Step 5: Output Layer

After the transformer layers, the model has a rich understanding of "two plus three". But it's still just vectors—we need an actual answer.
The output layer asks: "Given everything I've learned about this input, which word in my vocabulary is most likely to come next?"

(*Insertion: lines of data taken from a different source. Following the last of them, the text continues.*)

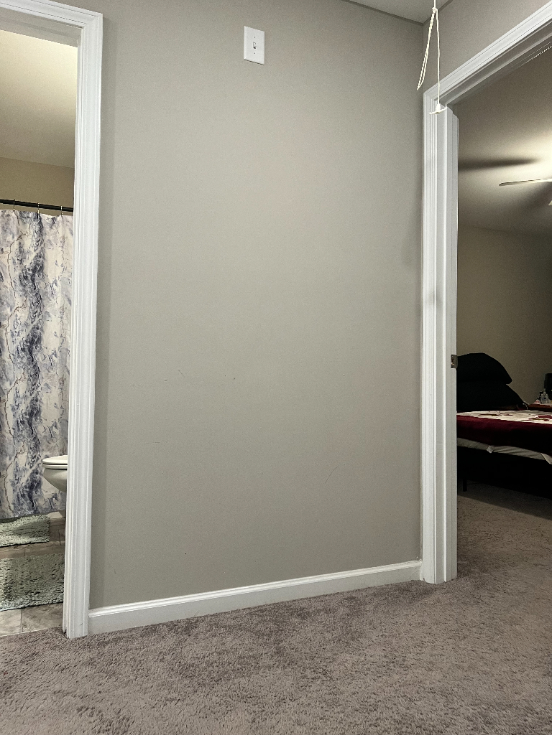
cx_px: 276
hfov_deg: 53.1
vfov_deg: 67.3
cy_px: 368
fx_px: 553
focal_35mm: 26
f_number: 1.5
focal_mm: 5.7
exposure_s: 1/60
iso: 200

It scores every word in the vocabulary:
For input "two plus three", the model scores each possible answer:
"zero" → 0.1%
"one" → 0.2%
"two" → 0.3%
"three" → 0.5%
"four" → 2.1%
"five" → 94.2% ← highest!
"six" → 1.8%
"seven" → 0.4%
...
"plus" → 0.01%
"minus" → 0.01%These percentages are called probabilities. They add up to 100% across all words in the vocabulary. The model is saying: "I'm 94.2% confident the answer is 'five'."
The Math Behind It
How does the model convert vectors into probabilities? Two steps:
1. Linear layer: Multiply the final vector by a weight matrix to get a "score" for each word. Higher score = model thinks this word is more likely.
final_vector (64 numbers) × weight_matrix (64 × 30) = scores (30 numbers)

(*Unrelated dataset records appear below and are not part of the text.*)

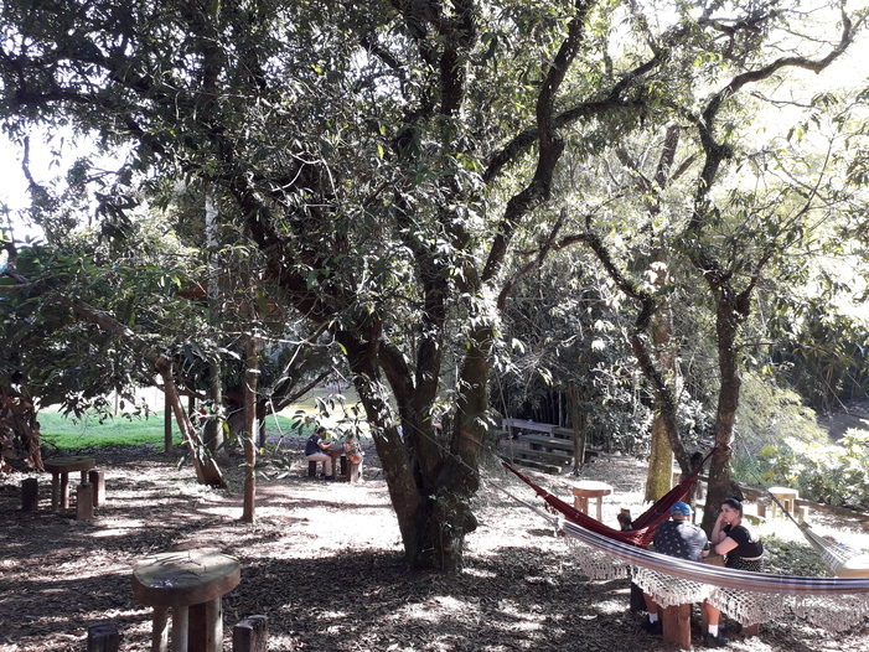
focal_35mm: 27
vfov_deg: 51.4
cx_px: 434
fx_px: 678
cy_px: 326
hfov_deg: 65.3
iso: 50
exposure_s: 1/60
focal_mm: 3.6
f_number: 1.9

scores = [-2.1, -1.8, -1.5, -0.9, 0.3, 4.2, 0.1, -0.5, ...]
zero one two three four five six sevenWhere does the weight matrix come from? We create it, and the model learns its values during training.
- 64 = our embedding dimension (the size of each word vector)

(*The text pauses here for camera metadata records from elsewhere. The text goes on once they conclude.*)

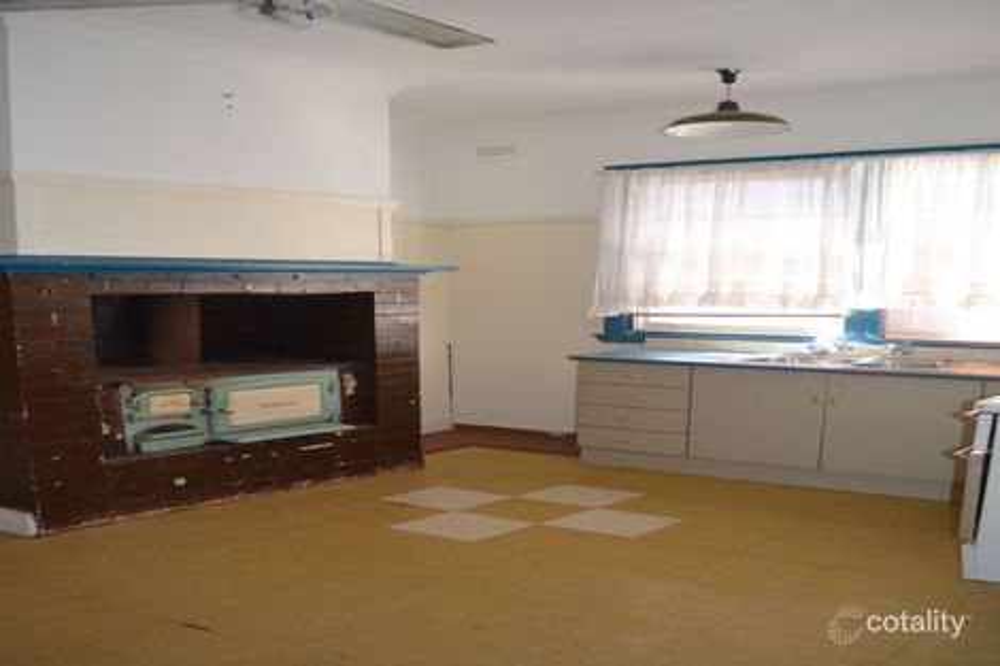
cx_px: 500
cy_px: 333
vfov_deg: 47.9
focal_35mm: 27
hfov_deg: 67.4
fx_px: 750
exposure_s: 1/60
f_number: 3.5
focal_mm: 18
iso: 640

- 30 = our vocabulary size (how many words the model knows)
2. Softmax: Convert raw scores into probabilities (0-100%) that sum to 100%. The formula is:
probability(word) = e^(score for word) / sum of e^(all scores)
For "five" with score 4.2:
e^4.2 = 66.7
sum of all e^scores = 70.8
probability = 66.7 / 70.8 = 94.2%Softmax has a useful property: it makes high scores much higher and low scores much lower. A score of 4.2 vs 0.3 becomes 94.2% vs 2.1%. This makes the model "confident" in its best guess.